Jigar Naik reminisces on debut for Leicestershire CCC
When Jigar Naik made his debut for Leicestershire in the summer of 2006, even at the age of 21 and thinking not much beyond making a good impression in front of the friends, family and coaching staff watching him, he had an inkling that his place in the county’s history would shape his life.
His selection to face a West Indies A team at the Uptonsteel County Ground, Grace Road made him the first Leicester-born player from the city’s South Asian community to play for Leicestershire.
“When I first had that tag I knew it came with responsibility and that a lot of kids would see me as a role model, especially within the local community,” he said.
“I’ve always tried to maintain that, because I know it helps for young players from a similar background to mine to have an example of what can be achieved.”
Naik did that as a player. Over 11 seasons in the Foxes’ colours, he took 242 wickets across all formats as a quality off-spin bowler and scored more than 2,000 runs.
He was Leicestershire’s leading first-class wicket-taker with 49 in 2011 and was part of the squad that won the county’s third T20 title in the same summer.
Now, having been appointed the county’s Head of Talent Pathway earlier this year, in addition to his duties as lead spin-bowling coach, Naik has become a role model in a different way, endeavouring to help the latest generation of talented young players to fulfil their dreams as he did.
One of his priorities has been to make sure the club spreads its net to all corners of the county and its communities, not just in the hope that no talented young player is missed, but to forge strong bonds between those communities and the club and foster a sense of belonging and inclusivity.
“The county has put a lot of things in place over recent years, doing really good work,” Naik said.
“What we are aiming for is a broader base. We have created a Community Talent Champion, whose sole responsibility is going around introducing themselves and the Leicestershire club and letting people know they can feel part of the club.
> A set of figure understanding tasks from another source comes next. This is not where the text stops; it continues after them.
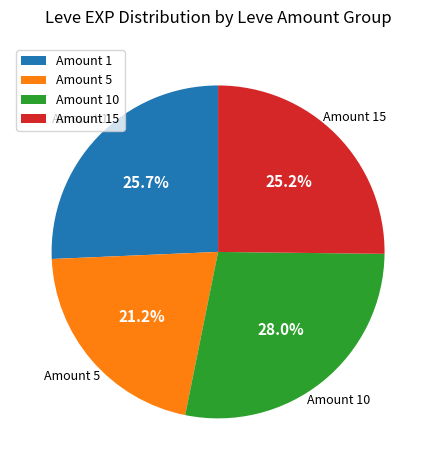

Which category has the smallest portion of the pie?

Amount 5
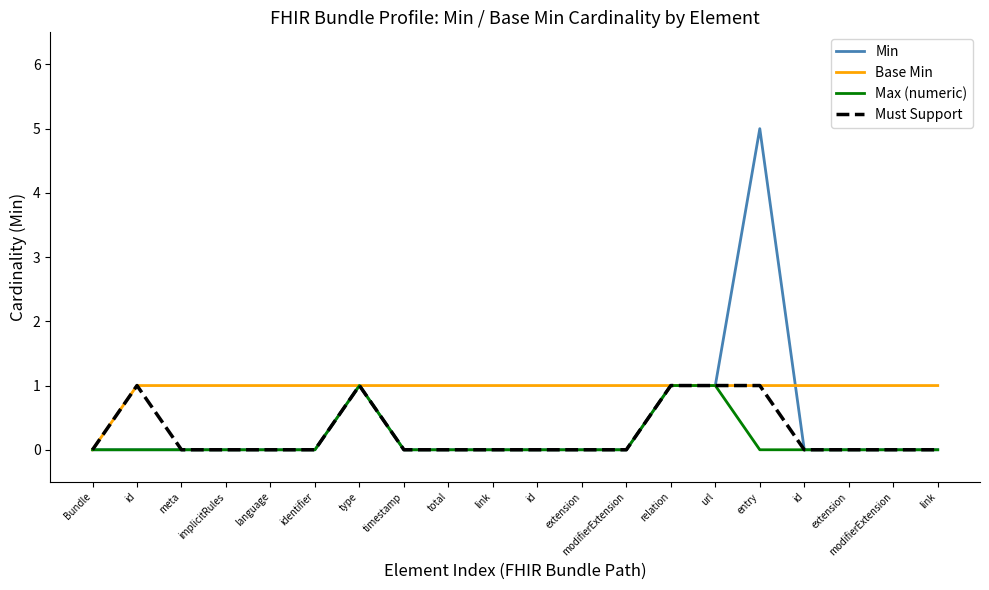

Reading left to right, what are all the values shown in this chart?

Min: 0	0	0	0	0	0	1	0	0	0	0	0	0	1	1	5	0	0	0	0
Base Min: 0	1	1	1	1	1	1	1	1	1	1	1	1	1	1	1	1	1	1	1
Max (numeric): 0	0	0	0	0	0	1	0	0	0	0	0	0	1	1	0	0	0	0	0
Must Support: 0	1	0	0	0	0	1	0	0	0	0	0	0	1	1	1	0	0	0	0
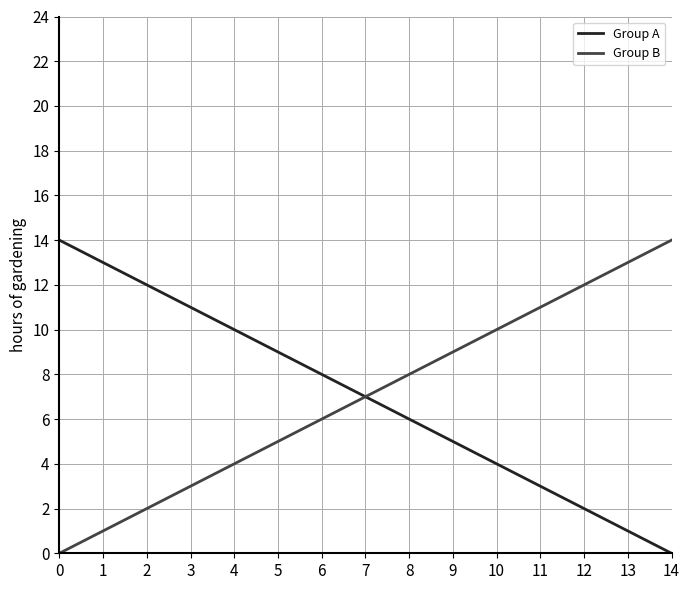

Is the value of Group B at 1 greater than the value of Group A at 5?

No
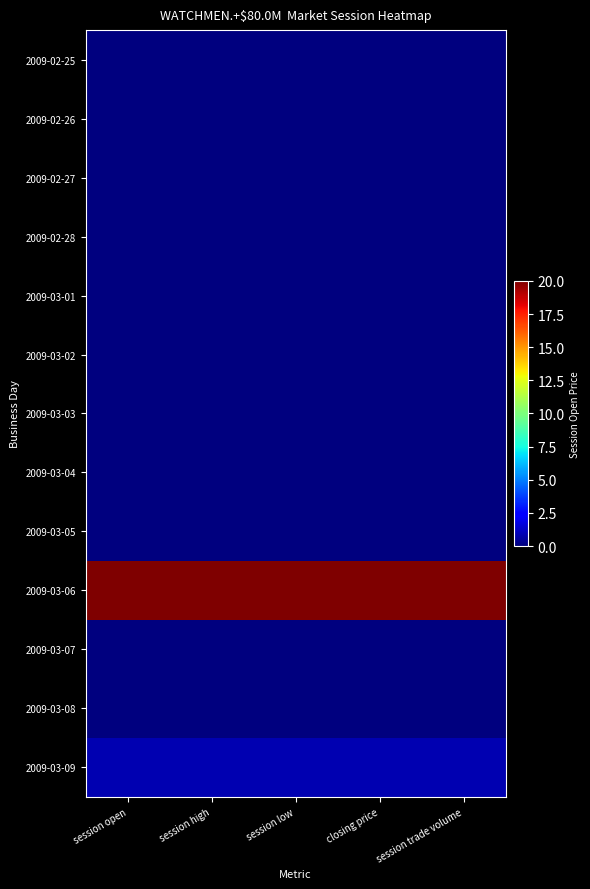

What is the total value across all series at session high?

20.9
“We want to go around as many places as possible to make sure nobody is missed off our radar. That includes park cricket and schools, but also where there are events and functions and tournaments, even club training sessions, where we can send coaches to scout but also to have a bit of representation for the county.
“We ask ourselves if we can target unusual areas that maybe would have been overlooked in the past. For example, the other day we heard about a tournament at a temple that we didn’t know about before and it turns out the temple runs indoor cricket activities.
“It is by no means the finished article. Much more needs to be done. You have to take the small steps first but before that you have to identify what the small steps are.”
Naik’s own experiences are part of his driving force and he believes his background is an asset when it comes to showing youngsters what can be achieved with dedication and hard work.
“It was tough for me, I can’t lie,” he said.
“I lived on Melton Road, right in the centre of Leicester. It was about seven miles from Grace Road and the biggest barrier for me when I was a kid was getting to the ground for training.
“My dad was very keen for me to play but he worked nine ‘til six in a factory, so it was difficult for me to get to training. Sometimes I had to bike it in, sometimes I’d have to get the bus. I used to try to scrounge a lift of my uncle sometimes, and I remember times when my schoolteacher would help me out. I always got there, one way or another, but it was a challenge.
“Happily, I was always made to feel welcome. The South Asian community has been established in Leicester for many years so in my memory the club has always been quite open and welcoming.
“Nowadays, I think people are more open in any case. I think people understand religions and ethnic backgrounds a little bit more. I hope so.
“When I was growing up, there were a lot of complaints from local clubs that none of our coaching staff had been to their clubs. That was the easiest thing for me to sort out, to try to get into the clubs as soon as possible. To say ‘this is who I am, this is what we do, this is how the pathways work’.”
Enthusiasm for cricket among the South Asian community remains as strong as ever.
“The council recently installed a new cricket net and astroturf in Cossington Park, which is right at the centre of a predominantly Asian area, near Belgrave Gate and Melton Road,” Naik said.
“It is rare that I go past and there’s not 15 or 20 kids using it, and if the sun is out you’ll see two or three games going on in the park
“So I think the passion and the enjoyment is there, and it is for us to make sure that where kids can’t get to some of the facilities, we can then bridge that gap and say we’ll come to you instead.”
The club’s drive to be inclusive is already seeing results. The biggest success story has been Rehan Ahmed, just turned 18 and a prodigiously talented leg-spinner who has already played for England Lions and Southern Brave in The Hundred.
Although Nottingham-born and originally in the age-group system at Trent Bridge, he switched to Leicestershire at 13.
“He’s been a massive success story in terms of how we run our academies and our pathways. He has gone through the whole system and come out on top,” Naik said.
“We have quite a few who have come from our search. For example, in our academy side we have a player, Uttam Ramji, who was playing street cricket in Cossington Park only a couple of years ago.
“The youngsters we take on have to realise that you have to work hard to get better. That was how it was for me. I knew if I wanted to get better I had to train more, so I would find a park or whatever just to get the volume of work in.
“We are seeing success stories here. The bad news in cricket tends to be highlighted but sometimes the good news needs to be as well.”